From a bigger-picture perspective, Oliva sees health care as an hourglass. There are so many companies looking for businesses with double-digit growth and exceptional gross margin opportunities that are commercially capital-efficient. As a result, these businesses are attractive to large strategics because they can result in significant growth and impact on the acquirer’s top and bottom lines.
“There are thousands of companies that are small, but as you get to $50 million to $150 million in revenue, there's a real scarcity effect, and that's where we see that hourglass.”
Over the past 10 years, she says some $30 billion of M&A has occurred with exit values between $50 million and $1 billion. She says from a public market standpoint, it’s been an incredible five years. Where there had been micro markets over the last 10 to 15 years, where certain markets were hotter than others, over the past five years, it's been robust across industries.

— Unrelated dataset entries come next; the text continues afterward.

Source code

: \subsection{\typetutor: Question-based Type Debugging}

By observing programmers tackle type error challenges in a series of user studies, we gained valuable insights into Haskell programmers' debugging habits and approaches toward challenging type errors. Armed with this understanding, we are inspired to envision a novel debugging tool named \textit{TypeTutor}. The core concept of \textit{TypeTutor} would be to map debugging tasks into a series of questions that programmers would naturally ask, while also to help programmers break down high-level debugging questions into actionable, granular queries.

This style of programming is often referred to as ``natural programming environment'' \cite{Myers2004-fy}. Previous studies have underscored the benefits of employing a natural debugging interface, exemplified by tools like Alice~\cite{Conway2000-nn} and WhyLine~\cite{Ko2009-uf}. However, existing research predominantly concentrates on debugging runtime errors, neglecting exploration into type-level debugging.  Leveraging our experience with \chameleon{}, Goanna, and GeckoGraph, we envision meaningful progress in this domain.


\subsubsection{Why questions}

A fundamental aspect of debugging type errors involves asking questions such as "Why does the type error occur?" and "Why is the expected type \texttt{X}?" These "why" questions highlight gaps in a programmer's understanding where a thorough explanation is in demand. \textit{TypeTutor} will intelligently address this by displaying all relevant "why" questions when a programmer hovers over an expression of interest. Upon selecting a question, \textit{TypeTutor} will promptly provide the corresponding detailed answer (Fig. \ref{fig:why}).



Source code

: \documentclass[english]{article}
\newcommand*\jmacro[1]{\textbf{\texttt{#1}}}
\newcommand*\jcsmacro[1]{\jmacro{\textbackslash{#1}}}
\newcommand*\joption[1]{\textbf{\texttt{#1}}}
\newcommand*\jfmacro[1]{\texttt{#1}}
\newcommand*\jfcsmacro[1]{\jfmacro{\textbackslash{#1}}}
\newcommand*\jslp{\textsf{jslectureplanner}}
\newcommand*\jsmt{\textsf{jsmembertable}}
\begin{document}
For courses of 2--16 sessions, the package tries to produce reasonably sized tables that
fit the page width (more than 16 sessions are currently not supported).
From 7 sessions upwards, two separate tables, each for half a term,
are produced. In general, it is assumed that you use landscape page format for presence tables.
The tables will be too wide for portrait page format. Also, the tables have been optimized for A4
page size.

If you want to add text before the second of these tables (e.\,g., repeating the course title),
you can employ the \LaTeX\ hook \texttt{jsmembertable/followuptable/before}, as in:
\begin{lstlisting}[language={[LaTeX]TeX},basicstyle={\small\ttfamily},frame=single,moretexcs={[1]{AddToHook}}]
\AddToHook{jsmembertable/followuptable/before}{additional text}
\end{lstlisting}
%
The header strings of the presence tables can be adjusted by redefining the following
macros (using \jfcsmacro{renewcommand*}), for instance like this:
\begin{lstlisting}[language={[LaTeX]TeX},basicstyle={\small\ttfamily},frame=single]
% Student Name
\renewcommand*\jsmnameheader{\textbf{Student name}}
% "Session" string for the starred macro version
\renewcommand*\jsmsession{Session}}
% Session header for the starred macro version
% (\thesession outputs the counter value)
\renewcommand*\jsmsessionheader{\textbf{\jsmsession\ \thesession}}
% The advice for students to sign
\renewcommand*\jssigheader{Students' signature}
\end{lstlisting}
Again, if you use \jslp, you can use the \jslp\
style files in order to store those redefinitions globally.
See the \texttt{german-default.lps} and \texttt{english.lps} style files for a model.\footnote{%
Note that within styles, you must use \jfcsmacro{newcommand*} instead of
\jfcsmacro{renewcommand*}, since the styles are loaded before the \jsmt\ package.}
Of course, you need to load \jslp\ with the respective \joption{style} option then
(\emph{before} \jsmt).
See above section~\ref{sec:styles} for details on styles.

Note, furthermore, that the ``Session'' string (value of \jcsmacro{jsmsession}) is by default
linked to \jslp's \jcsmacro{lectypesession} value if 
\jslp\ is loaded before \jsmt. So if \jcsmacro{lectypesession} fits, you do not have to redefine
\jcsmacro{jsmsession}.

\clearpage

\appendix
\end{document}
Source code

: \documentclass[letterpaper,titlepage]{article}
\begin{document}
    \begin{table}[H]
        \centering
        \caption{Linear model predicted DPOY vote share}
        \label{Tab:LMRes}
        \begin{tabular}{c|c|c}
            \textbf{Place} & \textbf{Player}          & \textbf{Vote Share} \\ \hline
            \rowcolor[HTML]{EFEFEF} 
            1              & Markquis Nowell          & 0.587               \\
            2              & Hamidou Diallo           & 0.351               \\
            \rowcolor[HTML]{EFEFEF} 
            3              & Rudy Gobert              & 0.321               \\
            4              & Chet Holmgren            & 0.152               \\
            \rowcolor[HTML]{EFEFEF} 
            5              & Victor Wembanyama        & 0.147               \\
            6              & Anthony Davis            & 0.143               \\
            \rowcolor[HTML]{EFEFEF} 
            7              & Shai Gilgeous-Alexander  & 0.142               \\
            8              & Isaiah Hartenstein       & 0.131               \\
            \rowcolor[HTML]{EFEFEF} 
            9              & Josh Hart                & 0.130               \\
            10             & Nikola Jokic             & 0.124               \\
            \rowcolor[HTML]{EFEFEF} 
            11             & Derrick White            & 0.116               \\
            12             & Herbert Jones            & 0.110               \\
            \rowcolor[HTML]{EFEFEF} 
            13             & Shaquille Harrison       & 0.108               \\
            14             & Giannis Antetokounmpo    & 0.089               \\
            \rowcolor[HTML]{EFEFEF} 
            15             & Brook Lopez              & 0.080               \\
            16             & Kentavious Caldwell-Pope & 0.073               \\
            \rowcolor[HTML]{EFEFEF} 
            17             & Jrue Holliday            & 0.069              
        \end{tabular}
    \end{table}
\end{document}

There’s been strength in the medical device industry, biotech, the medical device and medical tech industries, both on the private market side with multibillion-dollar private valuations, as well as public valuations. While there are global macro factors, it has been a very good five years for anyone participating as a public market investor. However, 1315’s strategy doesn't hinge on the whims of the public market.
“We’re typically exiting companies between $100 million and $700 million,” Oliva says. “Whether the Dow is at 26,000 or 16,000, it doesn’t matter to our exit profile because the strategic acquirers with massive cash are looking for growth, and they don’t need the public markets, nor do they need the debt markets ultimately to make a decision to acquire a company.”